I remember rolling up my jeans and wading into the shallows of the falls, slippery and sharp rocks uncomfortable to my always shoed toes. The water rolled over my ankles and ushered me to take the plunge over nearby precipices. I could never bring myself to make the jump.
I always passed out during the scenic ride home, long before my head could hang out any window. Car rides always put me to sleep; the rhythmic movements, the pulse of the road lulling my muscles to relaxation helping me to leave behind my active heartbeat and full breaths that characterize the necessary silent portion of existence.

Friday, April 3, 2009

OnLYme

I have made one single decision,
which is the decision to make decisions.
Societal-neural incisions and implants cannot do more than supplant ideas into the recipient.
Cognito.
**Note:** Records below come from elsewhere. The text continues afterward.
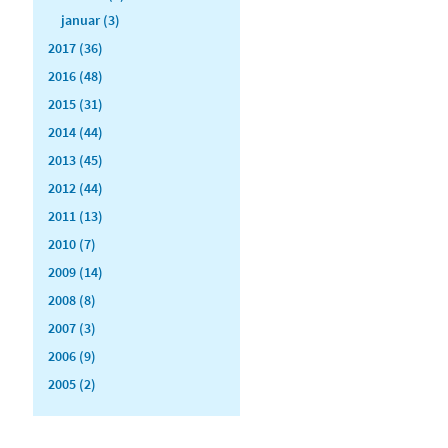
januar (3)
2017 (36)
2016 (48)
2015 (31)
2014 (44)
2013 (45)
2012 (44)
2011 (13)
2010 (7)
2009 (14)
2008 (8)
2007 (3)
2006 (9)
2005 (2)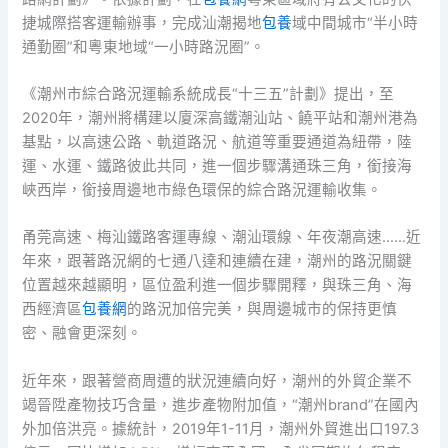
捷城際搭客運輸辦事，完成汕潮揭地
包養
域中間城市“半小時
通勤圈”和粵東地域“一小時路況圈”。
《潮州市綜合路況運輸系統成長“十三五”計劃》提出，至
2020年，潮州將構建以廈深高鐵潮汕站、饒平站和潮州港為
基點，以高速公路、軌道路況、航道等重要通道為紐帶，陸
運、水運、鐵路彼此共同，進一個步驟溝通珠三角，銜接海
峽西岸，銜接周邊地市綠色環保的綜合路況運輸收集。
甬莞高速、梅汕鐵路客運專線、潮汕環線、年夜潮高速……近
年來，跟著路況網的七通八達和連續在建，潮州的路況關鍵
位置越來越顯明，區位盈利進一個步驟開釋，與珠三角、海
西經濟區
包養網
的路況加倍完美，與周邊城市的保持更慎
密、融會更深刻。
近年來，跟著營商周遭的狀況連續向好，潮州的外貿企業不
竭晉陞產物技巧含量，進步產物附加值，“潮州brand”在國內
外加倍洪亮。據統計，2019年1-11月，潮州外貿進出口197.3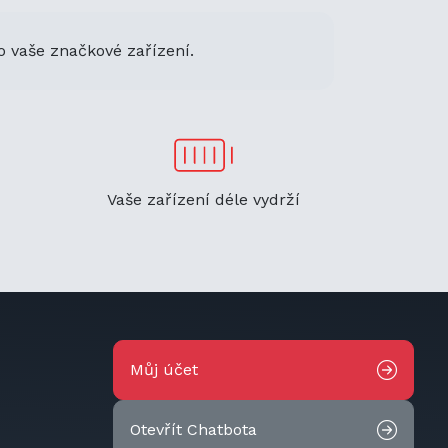
o vaše značkové zařízení.
Vaše zařízení déle vydrží
Můj účet
Otevřít Chatbota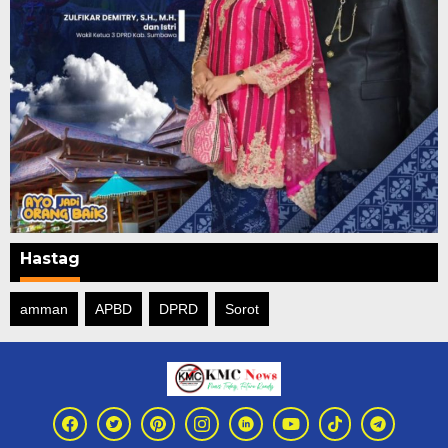
Hastag
amman
APBD
DPRD
Sorot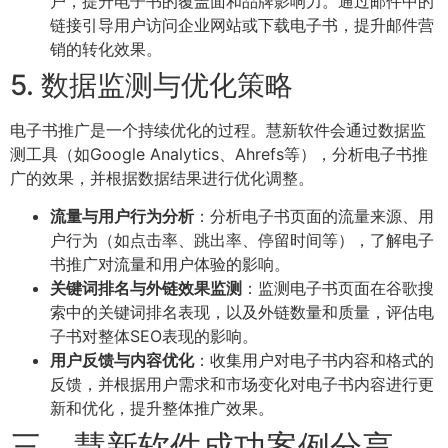
户，提升电子书的覆盖面和品牌影响力。通过邮件中的
链接引导用户访问企业网站或下载电子书，提升邮件营
销的转化效果。
5. 数据监测与优化策略
电子书推广是一个持续优化的过程。慧新软件会通过数据监
测工具（如Google Analytics、Ahrefs等），分析电子书推
广的效果，并根据数据结果进行优化调整。
流量与用户行为分析
：分析电子书页面的流量来源、用
户行为（如点击率、跳出率、停留时间等），了解电子
书推广对流量和用户体验的影响。
关键词排名与外链效果监测
：监测电子书页面在谷歌搜
索中的关键词排名表现，以及外链数量和质量，评估电
子书对整体SEO表现的影响。
用户反馈与内容优化
：收集用户对电子书内容和格式的
反馈，并根据用户需求和市场变化对电子书内容进行更
新和优化，提升整体推广效果。
三、慧新软件成功案例分享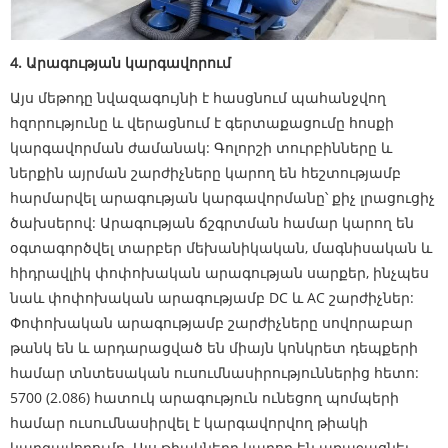
4. Արագության կարգավորում
Այս մեթոդը նվազագույնի է հասցնում պահանջվող
հզորությունը և վերացնում է գերտաքացումը հոսքի
կարգավորման ժամանակ: Գոլորշի տուրբինները և
ներքին այրման շարժիչները կարող են հեշտությամբ
հարմարվել արագության կարգավորմանը՝ քիչ լրացուցիչ
ծախսերով: Արագության ճշգրտման համար կարող են
օգտագործվել տարբեր մեխանիկական, մագնիսական և
հիդրավլիկ փոփոխական արագության սարքեր, ինչպես
նաև փոփոխական արագությամբ DC և AC շարժիչներ:
Փոփոխական արագությամբ շարժիչները սովորաբար
թանկ են և արդարացված են միայն կոնկրետ դեպքերի
համար տնտեսական ուսումնասիրություններից հետո:
5700 (2.086) հատուկ արագություն ունեցող պոմպերի
համար ուսումնասիրվել է կարգավորվող թիակի
կարգավորումը. Այս թիակները կարող են առաջացնել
Ergo sum? Ergo a societal mirror reflects each and every one of us. Or is this just what we assume when we declare God is making fun of us?
If we are all the bathroom rugs in the cosmic pisser,
where does the slime we slither between us come from?
Furthermore, do you love this rug just for where I have been, or for my slimy intellectual influences contained within?
Why is that that in the bed of a structuralist I dreamed of you telling me 'there IS original thought' all the while seeing it through the pen I just bought?
You wrote of how you knew what it was like to be dead,
among inklings of angels on the back of a gum wrapper in a Harriet prison-of-the-head
Which is to speak of knowing the difference between life and not-
The world creating for the world forgot.